===== Records =====
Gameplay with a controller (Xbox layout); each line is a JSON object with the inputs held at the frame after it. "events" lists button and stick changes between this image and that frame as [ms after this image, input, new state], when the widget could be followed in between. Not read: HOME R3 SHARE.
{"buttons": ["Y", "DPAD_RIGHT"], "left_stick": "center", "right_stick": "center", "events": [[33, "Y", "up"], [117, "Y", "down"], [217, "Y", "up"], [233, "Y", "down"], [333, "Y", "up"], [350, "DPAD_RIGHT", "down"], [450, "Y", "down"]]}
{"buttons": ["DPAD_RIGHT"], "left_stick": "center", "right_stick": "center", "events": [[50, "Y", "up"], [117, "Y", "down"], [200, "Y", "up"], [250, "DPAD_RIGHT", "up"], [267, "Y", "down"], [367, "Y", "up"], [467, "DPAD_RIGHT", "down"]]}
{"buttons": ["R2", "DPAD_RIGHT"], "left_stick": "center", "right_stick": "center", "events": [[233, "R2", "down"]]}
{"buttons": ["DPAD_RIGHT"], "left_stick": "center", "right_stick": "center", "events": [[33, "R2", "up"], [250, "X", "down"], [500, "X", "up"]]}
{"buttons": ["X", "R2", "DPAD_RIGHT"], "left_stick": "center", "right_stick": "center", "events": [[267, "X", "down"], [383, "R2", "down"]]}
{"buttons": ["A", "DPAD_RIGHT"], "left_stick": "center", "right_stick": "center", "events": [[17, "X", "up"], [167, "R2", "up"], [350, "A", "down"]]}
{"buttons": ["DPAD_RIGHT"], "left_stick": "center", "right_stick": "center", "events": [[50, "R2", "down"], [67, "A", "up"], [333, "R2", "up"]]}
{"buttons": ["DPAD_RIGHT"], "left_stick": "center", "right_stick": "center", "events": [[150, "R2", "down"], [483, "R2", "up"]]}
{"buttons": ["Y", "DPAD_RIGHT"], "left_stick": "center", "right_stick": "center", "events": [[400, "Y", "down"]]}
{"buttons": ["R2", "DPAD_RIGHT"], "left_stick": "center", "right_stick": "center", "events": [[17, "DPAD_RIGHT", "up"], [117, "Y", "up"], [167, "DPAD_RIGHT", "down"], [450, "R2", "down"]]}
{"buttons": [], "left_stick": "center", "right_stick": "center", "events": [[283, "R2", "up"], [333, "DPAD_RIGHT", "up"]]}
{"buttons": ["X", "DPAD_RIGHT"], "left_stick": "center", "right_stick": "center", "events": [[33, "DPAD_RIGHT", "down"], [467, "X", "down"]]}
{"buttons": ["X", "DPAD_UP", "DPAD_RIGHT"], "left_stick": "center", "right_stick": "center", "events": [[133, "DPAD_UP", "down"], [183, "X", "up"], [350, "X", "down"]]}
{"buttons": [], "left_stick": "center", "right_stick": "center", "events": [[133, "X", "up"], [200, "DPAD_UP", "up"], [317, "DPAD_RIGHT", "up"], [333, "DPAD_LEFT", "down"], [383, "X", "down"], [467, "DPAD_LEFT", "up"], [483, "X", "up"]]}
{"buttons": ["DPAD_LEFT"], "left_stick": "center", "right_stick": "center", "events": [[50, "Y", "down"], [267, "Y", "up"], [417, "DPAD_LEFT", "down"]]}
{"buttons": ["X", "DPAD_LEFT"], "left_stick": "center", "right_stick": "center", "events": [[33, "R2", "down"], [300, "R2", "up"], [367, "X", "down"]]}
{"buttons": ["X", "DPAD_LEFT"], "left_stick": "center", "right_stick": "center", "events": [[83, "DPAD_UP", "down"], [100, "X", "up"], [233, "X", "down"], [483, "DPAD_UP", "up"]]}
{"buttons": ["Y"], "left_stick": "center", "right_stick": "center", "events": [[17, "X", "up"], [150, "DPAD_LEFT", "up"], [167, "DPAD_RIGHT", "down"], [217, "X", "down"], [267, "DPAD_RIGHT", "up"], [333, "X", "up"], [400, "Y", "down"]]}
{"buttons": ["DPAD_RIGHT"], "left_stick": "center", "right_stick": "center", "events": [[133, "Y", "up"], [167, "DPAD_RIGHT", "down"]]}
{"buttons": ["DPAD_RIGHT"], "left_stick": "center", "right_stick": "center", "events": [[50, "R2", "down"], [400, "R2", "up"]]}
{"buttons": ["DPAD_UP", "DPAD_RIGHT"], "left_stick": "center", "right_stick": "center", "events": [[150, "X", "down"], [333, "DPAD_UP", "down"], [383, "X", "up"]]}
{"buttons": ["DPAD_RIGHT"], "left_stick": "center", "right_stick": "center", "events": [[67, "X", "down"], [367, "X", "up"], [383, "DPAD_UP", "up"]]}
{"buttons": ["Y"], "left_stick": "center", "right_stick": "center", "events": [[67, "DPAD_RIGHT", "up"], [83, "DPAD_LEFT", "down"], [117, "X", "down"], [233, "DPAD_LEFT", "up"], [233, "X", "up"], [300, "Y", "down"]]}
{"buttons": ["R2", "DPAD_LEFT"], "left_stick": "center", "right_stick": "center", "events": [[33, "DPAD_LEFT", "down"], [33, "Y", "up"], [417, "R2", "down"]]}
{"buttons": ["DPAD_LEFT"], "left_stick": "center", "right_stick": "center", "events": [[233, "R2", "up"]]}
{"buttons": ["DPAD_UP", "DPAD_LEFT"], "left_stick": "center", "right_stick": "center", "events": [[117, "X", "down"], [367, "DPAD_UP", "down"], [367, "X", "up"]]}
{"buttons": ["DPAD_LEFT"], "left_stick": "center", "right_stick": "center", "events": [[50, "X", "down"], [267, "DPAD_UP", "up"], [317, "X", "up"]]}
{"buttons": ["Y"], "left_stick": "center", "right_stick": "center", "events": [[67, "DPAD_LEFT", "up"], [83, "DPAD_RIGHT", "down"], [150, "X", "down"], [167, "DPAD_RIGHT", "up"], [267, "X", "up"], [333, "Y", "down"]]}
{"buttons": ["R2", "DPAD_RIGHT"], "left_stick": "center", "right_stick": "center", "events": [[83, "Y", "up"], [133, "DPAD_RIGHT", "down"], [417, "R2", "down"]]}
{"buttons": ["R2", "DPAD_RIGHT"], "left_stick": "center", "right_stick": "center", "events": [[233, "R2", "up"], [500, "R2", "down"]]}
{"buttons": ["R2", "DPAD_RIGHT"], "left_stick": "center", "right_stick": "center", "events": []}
=====
Exercise ->
Word for word, transcribe the data shown above.

Your solution ->
Gameplay with a controller (Xbox layout); each line is a JSON object with the inputs held at the frame after it. "events" lists button and stick changes between this image and that frame as [ms after this image, input, new state], when the widget could be followed in between. Not read: HOME R3 SHARE.
{"buttons": ["Y", "DPAD_RIGHT"], "left_stick": "center", "right_stick": "center", "events": [[33, "Y", "up"], [117, "Y", "down"], [217, "Y", "up"], [233, "Y", "down"], [333, "Y", "up"], [350, "DPAD_RIGHT", "down"], [450, "Y", "down"]]}
{"buttons": ["DPAD_RIGHT"], "left_stick": "center", "right_stick": "center", "events": [[50, "Y", "up"], [117, "Y", "down"], [200, "Y", "up"], [250, "DPAD_RIGHT", "up"], [267, "Y", "down"], [367, "Y", "up"], [467, "DPAD_RIGHT", "down"]]}
{"buttons": ["R2", "DPAD_RIGHT"], "left_stick": "center", "right_stick": "center", "events": [[233, "R2", "down"]]}
{"buttons": ["DPAD_RIGHT"], "left_stick": "center", "right_stick": "center", "events": [[33, "R2", "up"], [250, "X", "down"], [500, "X", "up"]]}
{"buttons": ["X", "R2", "DPAD_RIGHT"], "left_stick": "center", "right_stick": "center", "events": [[267, "X", "down"], [383, "R2", "down"]]}
{"buttons": ["A", "DPAD_RIGHT"], "left_stick": "center", "right_stick": "center", "events": [[17, "X", "up"], [167, "R2", "up"], [350, "A", "down"]]}
{"buttons": ["DPAD_RIGHT"], "left_stick": "center", "right_stick": "center", "events": [[50, "R2", "down"], [67, "A", "up"], [333, "R2", "up"]]}
{"buttons": ["DPAD_RIGHT"], "left_stick": "center", "right_stick": "center", "events": [[150, "R2", "down"], [483, "R2", "up"]]}
{"buttons": ["Y", "DPAD_RIGHT"], "left_stick": "center", "right_stick": "center", "events": [[400, "Y", "down"]]}
{"buttons": ["R2", "DPAD_RIGHT"], "left_stick": "center", "right_stick": "center", "events": [[17, "DPAD_RIGHT", "up"], [117, "Y", "up"], [167, "DPAD_RIGHT", "down"], [450, "R2", "down"]]}
{"buttons": [], "left_stick": "center", "right_stick": "center", "events": [[283, "R2", "up"], [333, "DPAD_RIGHT", "up"]]}
{"buttons": ["X", "DPAD_RIGHT"], "left_stick": "center", "right_stick": "center", "events": [[33, "DPAD_RIGHT", "down"], [467, "X", "down"]]}
{"buttons": ["X", "DPAD_UP", "DPAD_RIGHT"], "left_stick": "center", "right_stick": "center", "events": [[133, "DPAD_UP", "down"], [183, "X", "up"], [350, "X", "down"]]}
{"buttons": [], "left_stick": "center", "right_stick": "center", "events": [[133, "X", "up"], [200, "DPAD_UP", "up"], [317, "DPAD_RIGHT", "up"], [333, "DPAD_LEFT", "down"], [383, "X", "down"], [467, "DPAD_LEFT", "up"], [483, "X", "up"]]}
{"buttons": ["DPAD_LEFT"], "left_stick": "center", "right_stick": "center", "events": [[50, "Y", "down"], [267, "Y", "up"], [417, "DPAD_LEFT", "down"]]}
{"buttons": ["X", "DPAD_LEFT"], "left_stick": "center", "right_stick": "center", "events": [[33, "R2", "down"], [300, "R2", "up"], [367, "X", "down"]]}
{"buttons": ["X", "DPAD_LEFT"], "left_stick": "center", "right_stick": "center", "events": [[83, "DPAD_UP", "down"], [100, "X", "up"], [233, "X", "down"], [483, "DPAD_UP", "up"]]}
{"buttons": ["Y"], "left_stick": "center", "right_stick": "center", "events": [[17, "X", "up"], [150, "DPAD_LEFT", "up"], [167, "DPAD_RIGHT", "down"], [217, "X", "down"], [267, "DPAD_RIGHT", "up"], [333, "X", "up"], [400, "Y", "down"]]}
{"buttons": ["DPAD_RIGHT"], "left_stick": "center", "right_stick": "center", "events": [[133, "Y", "up"], [167, "DPAD_RIGHT", "down"]]}
{"buttons": ["DPAD_RIGHT"], "left_stick": "center", "right_stick": "center", "events": [[50, "R2", "down"], [400, "R2", "up"]]}
{"buttons": ["DPAD_UP", "DPAD_RIGHT"], "left_stick": "center", "right_stick": "center", "events": [[150, "X", "down"], [333, "DPAD_UP", "down"], [383, "X", "up"]]}
{"buttons": ["DPAD_RIGHT"], "left_stick": "center", "right_stick": "center", "events": [[67, "X", "down"], [367, "X", "up"], [383, "DPAD_UP", "up"]]}
{"buttons": ["Y"], "left_stick": "center", "right_stick": "center", "events": [[67, "DPAD_RIGHT", "up"], [83, "DPAD_LEFT", "down"], [117, "X", "down"], [233, "DPAD_LEFT", "up"], [233, "X", "up"], [300, "Y", "down"]]}
{"buttons": ["R2", "DPAD_LEFT"], "left_stick": "center", "right_stick": "center", "events": [[33, "DPAD_LEFT", "down"], [33, "Y", "up"], [417, "R2", "down"]]}
{"buttons": ["DPAD_LEFT"], "left_stick": "center", "right_stick": "center", "events": [[233, "R2", "up"]]}
{"buttons": ["DPAD_UP", "DPAD_LEFT"], "left_stick": "center", "right_stick": "center", "events": [[117, "X", "down"], [367, "DPAD_UP", "down"], [367, "X", "up"]]}
{"buttons": ["DPAD_LEFT"], "left_stick": "center", "right_stick": "center", "events": [[50, "X", "down"], [267, "DPAD_UP", "up"], [317, "X", "up"]]}
{"buttons": ["Y"], "left_stick": "center", "right_stick": "center", "events": [[67, "DPAD_LEFT", "up"], [83, "DPAD_RIGHT", "down"], [150, "X", "down"], [167, "DPAD_RIGHT", "up"], [267, "X", "up"], [333, "Y", "down"]]}
{"buttons": ["R2", "DPAD_RIGHT"], "left_stick": "center", "right_stick": "center", "events": [[83, "Y", "up"], [133, "DPAD_RIGHT", "down"], [417, "R2", "down"]]}
{"buttons": ["R2", "DPAD_RIGHT"], "left_stick": "center", "right_stick": "center", "events": [[233, "R2", "up"], [500, "R2", "down"]]}
{"buttons": ["R2", "DPAD_RIGHT"], "left_stick": "center", "right_stick": "center", "events": []}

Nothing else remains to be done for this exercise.